Kùzu Explorer will then display the results as a graph visualization.

![](./assets/graph-viz.png)

## SQL queries

The SQL queries that are possible to write for each corresponding Cypher query are provided in the `sql` directory.
it is not required to run these queries for the workshop -- they are provided for reference.

## Cypher queries

The goal of this workshop is to write Cypher queries to answer the questions provided below. Along
the way, we will visualize all query results in Kùzu Explorer and gain a deeper understanding of the
data.

## Queries to answer

| Query | Description
| --- | ---
| 1 | Find all possible direct transfers to the account owned by the person whose email is `[email protected]`
**Hint:** Specify an explicit pattern in your `MATCH` clause that respects the schema, use a `WHERE` predicate to filter the target person by their email, and then `RETURN` all the connected persons who made on a direct transfer to the target person's account.
| 2 | Find all possible connections of type `Transfer`, including indirect ones up to length k = 5, between the accounts owned by `[email protected]` and `[email protected]`. You can try k > 5 to also see how the number of paths increases rapidly.
**Hint:** Specify variable-length or [recursive](https://docs.kuzudb.com/cypher/query-clauses/match/#match-variable-lengthrecursive-relationships) relationships in Cypher using the Kleene star operator `*` followed by the min and max length for the paths. If you want to count the number of paths, you can use `count(*)` in your `RETURN` clause.
| 3 | Find the shortest connection of type Transfer between the accounts owned by `[email protected]`and `[email protected]`.
**Hint:** Kùzu's Cypher dialect has a native clause to match [a single shortest path](https://docs.kuzudb.com/cypher/query-clauses/match/#single-shortest-path).
| 4 | Find **all** shortest connections of any type between the persons `[email protected]` and `[email protected]`. We are searching for any possible shortest paths, i.e., the labels of the edges do not have to be only `Owns` and `Transfer`; they can include `LivesIn` as well.
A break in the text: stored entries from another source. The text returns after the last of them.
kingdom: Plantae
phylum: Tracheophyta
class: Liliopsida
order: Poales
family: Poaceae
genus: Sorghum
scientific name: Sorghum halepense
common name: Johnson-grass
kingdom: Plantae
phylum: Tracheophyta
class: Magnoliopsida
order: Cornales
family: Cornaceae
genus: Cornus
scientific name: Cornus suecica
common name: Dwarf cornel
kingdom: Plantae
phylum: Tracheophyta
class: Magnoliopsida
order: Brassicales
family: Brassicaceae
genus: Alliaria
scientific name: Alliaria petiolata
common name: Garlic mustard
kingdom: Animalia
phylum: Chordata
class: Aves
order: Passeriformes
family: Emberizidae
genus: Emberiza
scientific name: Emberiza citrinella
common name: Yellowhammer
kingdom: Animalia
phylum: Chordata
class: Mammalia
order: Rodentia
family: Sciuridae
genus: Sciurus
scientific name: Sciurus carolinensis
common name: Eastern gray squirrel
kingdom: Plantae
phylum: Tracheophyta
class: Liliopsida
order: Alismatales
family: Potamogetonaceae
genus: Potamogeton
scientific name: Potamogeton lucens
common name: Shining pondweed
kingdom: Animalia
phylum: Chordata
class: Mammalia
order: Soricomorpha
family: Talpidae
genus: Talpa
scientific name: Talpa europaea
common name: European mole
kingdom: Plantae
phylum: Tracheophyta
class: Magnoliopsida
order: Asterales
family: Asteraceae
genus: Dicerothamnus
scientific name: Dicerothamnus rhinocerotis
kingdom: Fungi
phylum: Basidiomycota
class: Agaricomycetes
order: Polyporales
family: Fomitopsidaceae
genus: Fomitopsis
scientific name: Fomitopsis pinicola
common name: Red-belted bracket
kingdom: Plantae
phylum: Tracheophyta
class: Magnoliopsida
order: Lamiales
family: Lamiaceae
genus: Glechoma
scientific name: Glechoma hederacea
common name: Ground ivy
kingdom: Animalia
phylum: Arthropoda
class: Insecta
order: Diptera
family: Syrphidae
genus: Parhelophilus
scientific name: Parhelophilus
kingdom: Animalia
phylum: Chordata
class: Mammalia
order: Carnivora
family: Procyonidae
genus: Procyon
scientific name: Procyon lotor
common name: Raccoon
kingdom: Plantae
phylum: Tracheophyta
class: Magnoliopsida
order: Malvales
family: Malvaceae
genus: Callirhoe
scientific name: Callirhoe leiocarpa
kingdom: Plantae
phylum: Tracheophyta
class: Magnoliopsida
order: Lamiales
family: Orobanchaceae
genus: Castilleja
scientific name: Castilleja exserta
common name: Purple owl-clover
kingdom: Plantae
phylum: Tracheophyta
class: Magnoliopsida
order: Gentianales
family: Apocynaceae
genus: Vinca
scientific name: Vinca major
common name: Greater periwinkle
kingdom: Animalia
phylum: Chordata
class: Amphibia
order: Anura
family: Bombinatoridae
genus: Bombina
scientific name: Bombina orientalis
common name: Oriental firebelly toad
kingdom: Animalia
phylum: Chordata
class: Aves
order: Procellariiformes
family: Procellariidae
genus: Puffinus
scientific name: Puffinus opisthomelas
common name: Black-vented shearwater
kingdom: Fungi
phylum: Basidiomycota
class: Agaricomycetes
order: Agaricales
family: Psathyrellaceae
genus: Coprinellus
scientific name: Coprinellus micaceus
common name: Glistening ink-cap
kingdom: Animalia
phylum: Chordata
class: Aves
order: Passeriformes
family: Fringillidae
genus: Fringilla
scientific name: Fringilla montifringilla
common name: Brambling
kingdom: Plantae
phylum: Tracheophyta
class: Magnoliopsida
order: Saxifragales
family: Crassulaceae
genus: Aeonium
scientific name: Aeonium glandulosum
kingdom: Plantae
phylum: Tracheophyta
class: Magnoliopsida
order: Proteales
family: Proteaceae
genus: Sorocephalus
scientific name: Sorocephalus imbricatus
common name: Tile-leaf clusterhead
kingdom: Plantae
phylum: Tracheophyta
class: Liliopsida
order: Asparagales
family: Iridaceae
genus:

That is, the path between the two people can consist of any sequence of _any_ labels.
**Hint:** Use Cypher's flexible relationship matching using [multiple labels](https://docs.kuzudb.com/cypher/query-clauses/match/#match-relationships-with-multi-labels) or [any labels](https://docs.kuzudb.com/cypher/query-clauses/match/#match-relationships-with-any-label). Kùzu Cypher also provides a clause to find [all shortest paths between nodes](https://docs.kuzudb.com/cypher/query-clauses/match/#all-shortest-paths), which can be used if you think there are multiple paths of the same shortest length and you want to retrieve all of them.
| 5 | Find 3 persons who have all transferred money to each other (in at least one direction).
**Hint:** For this pattern query, you may need to eliminate duplicate results from undirected path matches. Cypher provides a [`DISTINCT`](https://docs.kuzudb.com/cypher/query-clauses/return/#using-distinct-for-duplicate-elimination) clause for exactly this.
| 6 | **a)** Find an important account that has the highest number of incoming transactions.
**Hint:** Use [group by and aggregate](https://docs.kuzudb.com/cypher/query-clauses/return/#group-by-and-aggregations) to *count* of incoming edges. For reference, all possible aggregate functions are [here](https://docs.kuzudb.com/cypher/expressions/aggregate-functions/).
**b)** Find an important account that has received the most dollars.
**Hint:** Do a [group by and aggregate](https://docs.kuzudb.com/cypher/query-clauses/return/#group-by-and-aggregations) to *sum* of the amounts on the incoming edges.
| 7 | Find the accounts that are the "most central". We will use the notion of highest “betweenness centrality” (BC).
**Note:** This part will be done in Python via the NetworkX library.

> [!NOTE]
> Betweenness centrality is a measure of the number of shortest paths that pass through a node. It is calculated as the number of shortest paths that pass through a node divided by the total number of shortest paths between all pairs of nodes.